═══ RECORDS TO USE

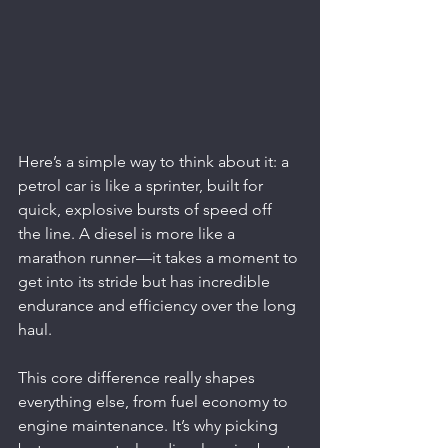
Here’s a simple way to think about it: a 
petrol car is like a sprinter, built for 
quick, explosive bursts of speed off 
the line. A diesel is more like a 
marathon runner—it takes a moment to 
get into its stride but has incredible 
endurance and efficiency over the long 
haul.
This core difference really shapes 
everything else, from fuel economy to 
engine maintenance. It’s why picking 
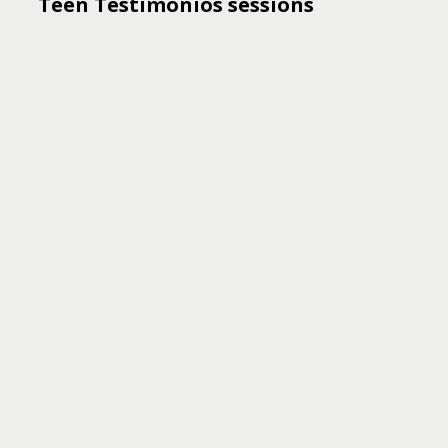
Teen Testimonios sessions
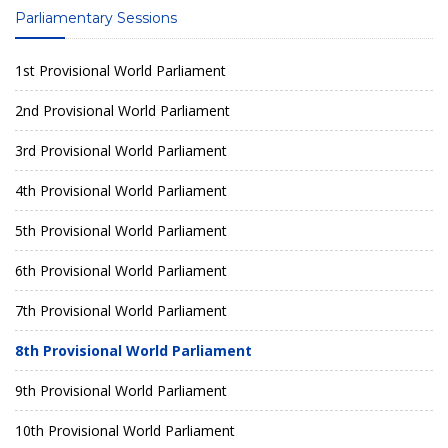
Parliamentary Sessions
1st Provisional World Parliament
2nd Provisional World Parliament
3rd Provisional World Parliament
4th Provisional World Parliament
5th Provisional World Parliament
6th Provisional World Parliament
7th Provisional World Parliament
8th Provisional World Parliament
9th Provisional World Parliament
10th Provisional World Parliament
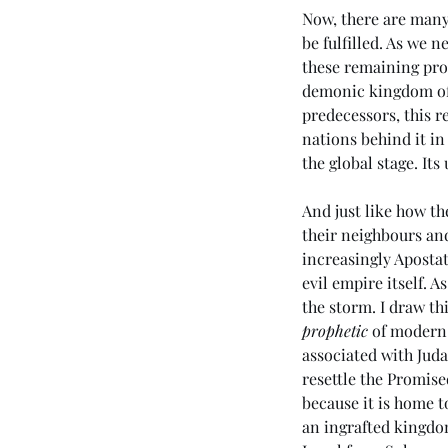
Now, there are many 
be fulfilled. As we 
these remaining prop
demonic kingdom of 
predecessors, this r
nations behind it in
the global stage. Its
And just like how th
their neighbours an
increasingly Apostat
evil empire itself. A
the storm. I draw t
prophetic
 of modern-
associated with Juda
resettle the Promise
because it is home t
an ingrafted kingdom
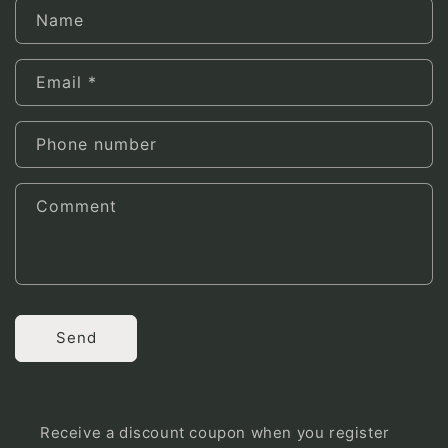
Name
Email
*
Phone number
Comment
Send
Receive a discount coupon when you register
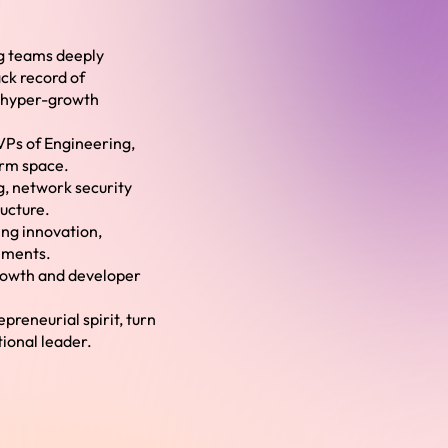
ng teams deeply
ck record of
h hyper-growth
 VPs of Engineering,
orm space.
g, network security
ructure.
ing innovation,
nments.
rowth and developer
preneurial spirit, turn
tional leader.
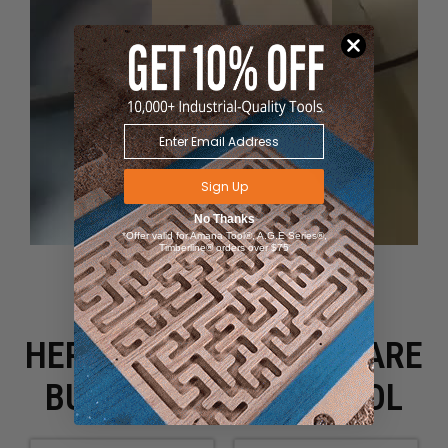
Sign Up
No Thanks
*Offer valid for Amana Tool®, A.G.E Series®,
Timberline® orders over $75
HERE IS WHAT PEOPLE ARE
BUYING WITH THIS TOOL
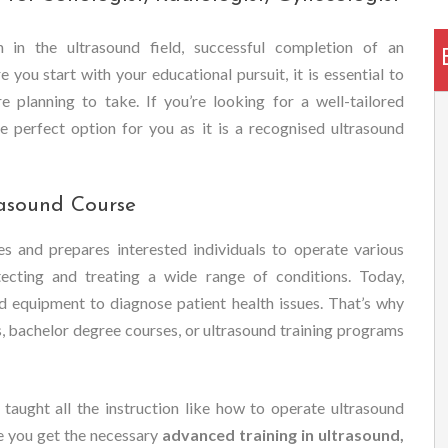
 in the ultrasound field, successful completion of an
 you start with your educational pursuit, it is essential to
e planning to take. If you’re looking for a well-tailored
e perfect option for you as it is a recognised ultrasound
asound Course
es and prepares interested individuals to operate various
tecting and treating a wide range of conditions. Today,
d equipment to diagnose patient health issues. That’s why
s, bachelor degree courses, or ultrasound training programs
 taught all the instruction like how to operate ultrasound
e you get the necessary
advanced training in ultrasound,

══════

* [EXERCISE DIRECTIONS] Retype the records above exactly, pictures omitted.

* [SOLUTION FOR THIS TASK]
Here’s a simple way to think about it: a 
petrol car is like a sprinter, built for 
quick, explosive bursts of speed off 
the line. A diesel is more like a 
marathon runner—it takes a moment to 
get into its stride but has incredible 
endurance and efficiency over the long 
haul.
This core difference really shapes 
everything else, from fuel economy to 
engine maintenance. It’s why picking 
Teen Testimonios sessions
Parliamentary Sessions
1st Provisional World Parliament
2nd Provisional World Parliament
3rd Provisional World Parliament
4th Provisional World Parliament
5th Provisional World Parliament
6th Provisional World Parliament
7th Provisional World Parliament
8th Provisional World Parliament
9th Provisional World Parliament
10th Provisional World Parliament
Now, there are many 
be fulfilled. As we 
these remaining prop
demonic kingdom of 
predecessors, this r
nations behind it in
the global stage. Its
And just like how th
their neighbours an
increasingly Apostat
evil empire itself. A
the storm. I draw t
prophetic
 of modern-
associated with Juda
resettle the Promise
because it is home t
an ingrafted kingdom
Name
Email
*
Phone number
Comment
Send
Receive a discount coupon when you register
ng teams deeply
ck record of
h hyper-growth
 VPs of Engineering,
orm space.
g, network security
ructure.
ing innovation,
nments.
rowth and developer
preneurial spirit, turn
tional leader.
Sign Up
No Thanks
*Offer valid for Amana Tool®, A.G.E Series®,
Timberline® orders over $75
HERE IS WHAT PEOPLE ARE
BUYING WITH THIS TOOL
 in the ultrasound field, successful completion of an
 you start with your educational pursuit, it is essential to
e planning to take. If you’re looking for a well-tailored
e perfect option for you as it is a recognised ultrasound
asound Course
es and prepares interested individuals to operate various
tecting and treating a wide range of conditions. Today,
d equipment to diagnose patient health issues. That’s why
s, bachelor degree courses, or ultrasound training programs
 taught all the instruction like how to operate ultrasound
e you get the necessary
advanced training in ultrasound,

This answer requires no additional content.